* **Dataset entries**
%%

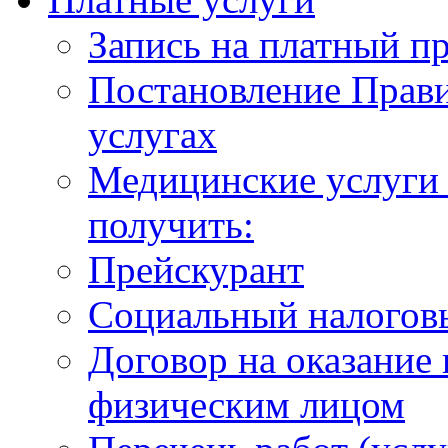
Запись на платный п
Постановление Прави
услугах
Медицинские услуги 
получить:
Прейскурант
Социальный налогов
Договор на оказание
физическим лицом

%%
%%

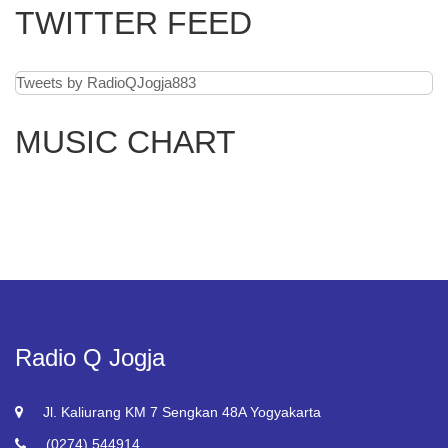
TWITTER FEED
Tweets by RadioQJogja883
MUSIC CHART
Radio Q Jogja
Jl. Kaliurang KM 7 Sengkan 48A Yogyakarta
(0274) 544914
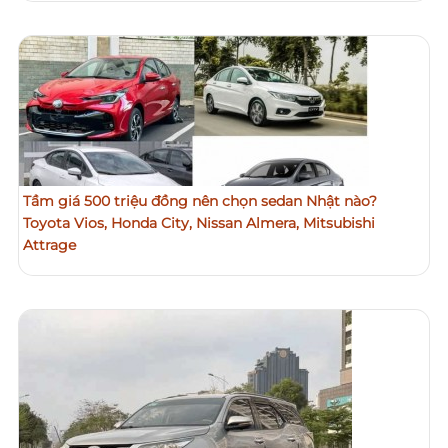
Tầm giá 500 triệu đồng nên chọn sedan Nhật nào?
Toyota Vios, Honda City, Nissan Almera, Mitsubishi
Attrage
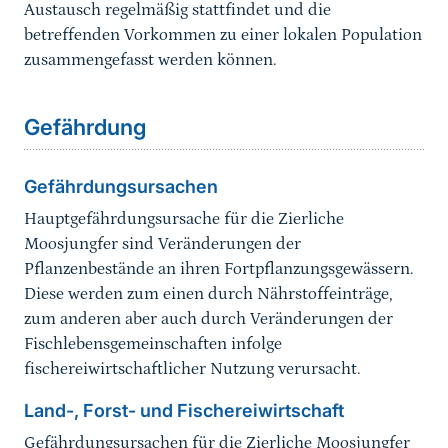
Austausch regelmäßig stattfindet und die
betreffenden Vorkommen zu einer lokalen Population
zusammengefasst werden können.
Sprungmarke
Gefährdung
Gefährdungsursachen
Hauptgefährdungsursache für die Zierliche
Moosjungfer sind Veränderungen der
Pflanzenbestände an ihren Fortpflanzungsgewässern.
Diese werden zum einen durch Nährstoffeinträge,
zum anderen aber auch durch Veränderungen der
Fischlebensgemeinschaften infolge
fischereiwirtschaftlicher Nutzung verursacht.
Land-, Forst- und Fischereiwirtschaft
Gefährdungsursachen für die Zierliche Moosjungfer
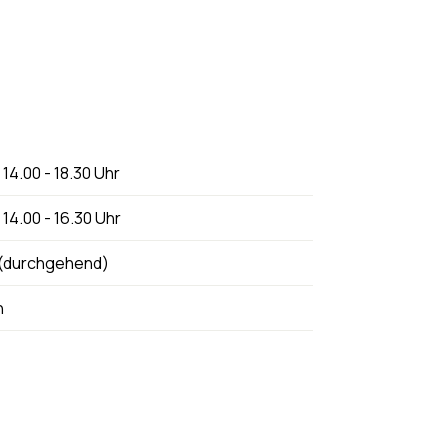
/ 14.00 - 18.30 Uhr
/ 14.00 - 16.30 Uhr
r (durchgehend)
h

%%
%%

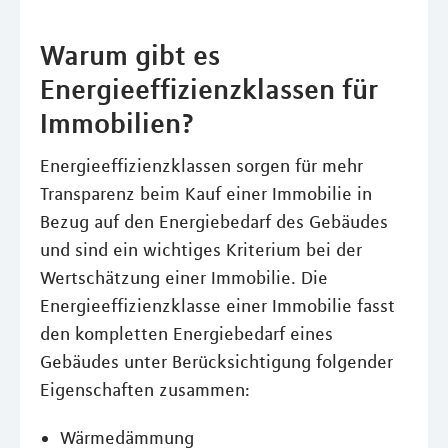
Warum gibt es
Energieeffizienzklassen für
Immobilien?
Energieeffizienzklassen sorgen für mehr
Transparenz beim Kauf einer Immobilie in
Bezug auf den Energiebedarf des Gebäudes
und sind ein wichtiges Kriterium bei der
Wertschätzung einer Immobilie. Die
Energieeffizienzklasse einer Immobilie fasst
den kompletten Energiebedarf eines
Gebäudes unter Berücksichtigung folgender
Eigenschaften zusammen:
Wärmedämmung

%%

* **Assigned task**
Retype the entries above exactly, but only from the line containing "Социальный налогов" through the line containing "физическим лицом", both included.

* **Exercise answer**
Социальный налогов
Договор на оказание
физическим лицом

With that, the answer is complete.